§ Task item: Count the lines in the listing below that contain the string "koji" and give only that number.
━━ Provided data
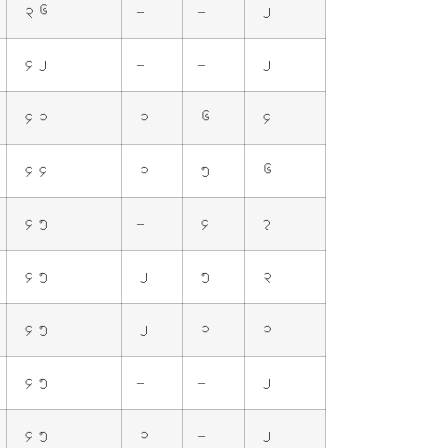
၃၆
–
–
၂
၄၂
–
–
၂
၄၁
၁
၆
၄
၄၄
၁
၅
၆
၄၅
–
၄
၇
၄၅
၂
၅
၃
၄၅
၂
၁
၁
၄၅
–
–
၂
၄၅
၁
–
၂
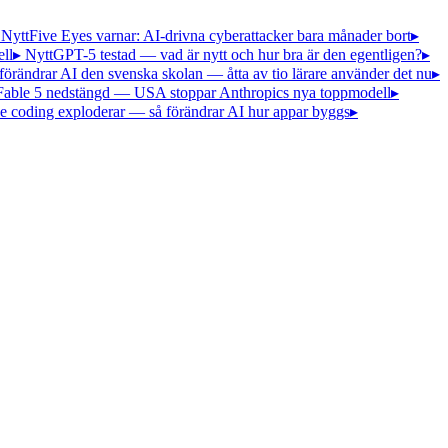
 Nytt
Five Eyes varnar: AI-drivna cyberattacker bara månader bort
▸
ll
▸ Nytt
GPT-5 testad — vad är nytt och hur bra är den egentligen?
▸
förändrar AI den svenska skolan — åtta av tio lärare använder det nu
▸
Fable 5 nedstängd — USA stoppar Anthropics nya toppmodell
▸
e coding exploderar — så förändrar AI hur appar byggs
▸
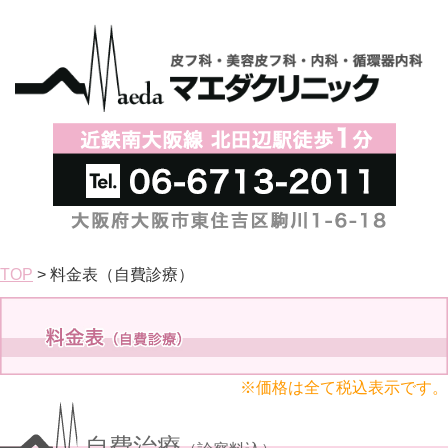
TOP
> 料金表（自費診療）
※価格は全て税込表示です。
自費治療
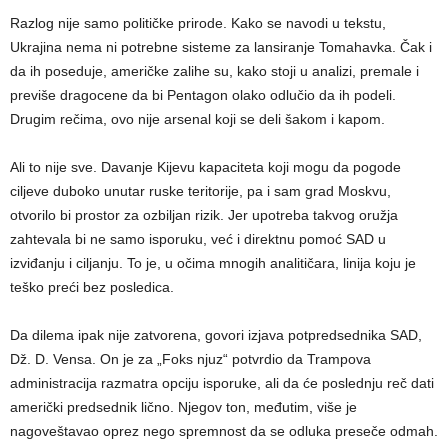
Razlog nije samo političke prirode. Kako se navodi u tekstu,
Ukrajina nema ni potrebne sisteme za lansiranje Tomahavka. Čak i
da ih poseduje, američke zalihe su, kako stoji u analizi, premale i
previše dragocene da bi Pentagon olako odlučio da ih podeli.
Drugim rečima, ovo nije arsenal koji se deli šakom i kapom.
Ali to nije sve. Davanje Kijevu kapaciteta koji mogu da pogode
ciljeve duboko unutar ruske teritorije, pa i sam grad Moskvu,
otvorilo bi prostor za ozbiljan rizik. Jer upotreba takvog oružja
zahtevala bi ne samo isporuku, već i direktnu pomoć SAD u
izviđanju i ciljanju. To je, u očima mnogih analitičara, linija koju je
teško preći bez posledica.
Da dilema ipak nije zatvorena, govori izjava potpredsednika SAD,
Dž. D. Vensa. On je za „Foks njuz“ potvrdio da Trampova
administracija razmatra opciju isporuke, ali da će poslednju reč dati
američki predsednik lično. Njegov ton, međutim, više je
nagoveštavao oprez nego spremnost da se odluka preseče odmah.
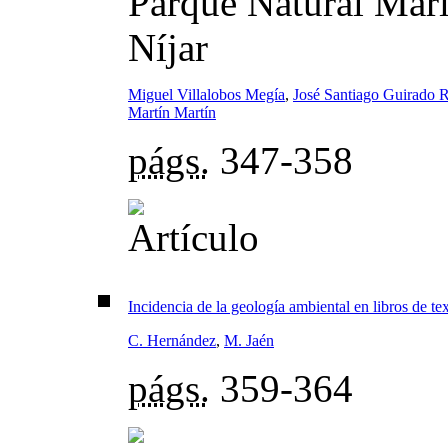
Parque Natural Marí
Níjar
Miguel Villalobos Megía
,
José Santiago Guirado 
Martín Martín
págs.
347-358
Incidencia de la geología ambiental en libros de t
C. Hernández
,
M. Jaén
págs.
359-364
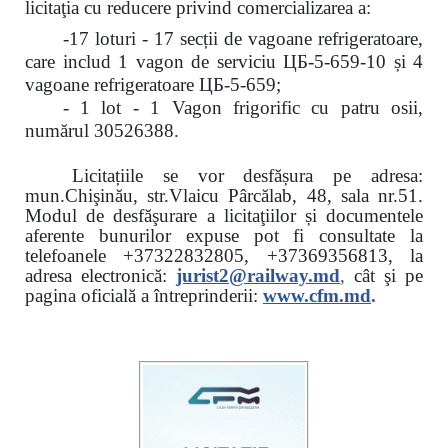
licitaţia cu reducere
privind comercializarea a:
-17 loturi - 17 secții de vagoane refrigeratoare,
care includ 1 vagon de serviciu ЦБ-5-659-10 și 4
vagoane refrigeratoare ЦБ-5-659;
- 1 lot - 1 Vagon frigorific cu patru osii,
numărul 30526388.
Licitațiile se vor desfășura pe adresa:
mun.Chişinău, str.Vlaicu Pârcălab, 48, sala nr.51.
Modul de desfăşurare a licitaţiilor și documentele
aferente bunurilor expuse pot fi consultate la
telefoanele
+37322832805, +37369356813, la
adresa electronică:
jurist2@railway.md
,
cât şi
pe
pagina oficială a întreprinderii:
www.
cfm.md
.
━━━━
━━ Provided data
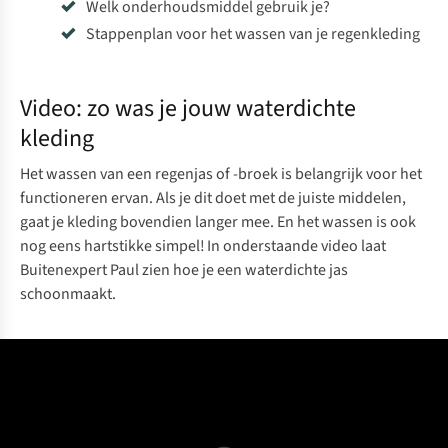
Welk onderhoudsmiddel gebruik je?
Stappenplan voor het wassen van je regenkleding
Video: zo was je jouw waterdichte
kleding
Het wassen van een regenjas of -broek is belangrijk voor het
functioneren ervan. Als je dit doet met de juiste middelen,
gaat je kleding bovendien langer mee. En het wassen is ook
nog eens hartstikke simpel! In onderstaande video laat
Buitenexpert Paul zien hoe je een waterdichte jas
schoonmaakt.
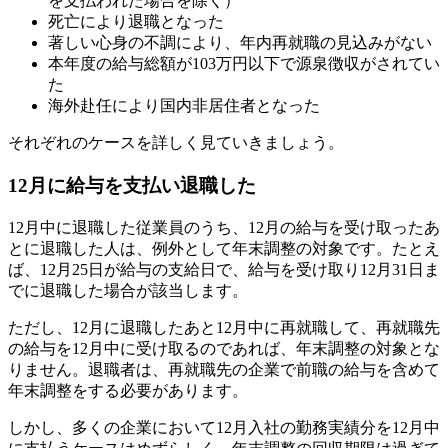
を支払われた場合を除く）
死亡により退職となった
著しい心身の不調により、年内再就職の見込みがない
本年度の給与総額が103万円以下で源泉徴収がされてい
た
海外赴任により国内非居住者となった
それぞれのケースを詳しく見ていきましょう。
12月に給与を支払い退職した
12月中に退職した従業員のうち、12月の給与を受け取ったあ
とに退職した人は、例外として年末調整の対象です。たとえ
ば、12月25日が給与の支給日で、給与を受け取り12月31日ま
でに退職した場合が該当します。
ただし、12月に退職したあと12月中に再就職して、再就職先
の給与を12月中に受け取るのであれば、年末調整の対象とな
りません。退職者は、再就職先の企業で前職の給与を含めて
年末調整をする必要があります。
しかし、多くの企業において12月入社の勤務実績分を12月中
━━━━
§ Expected answer: 2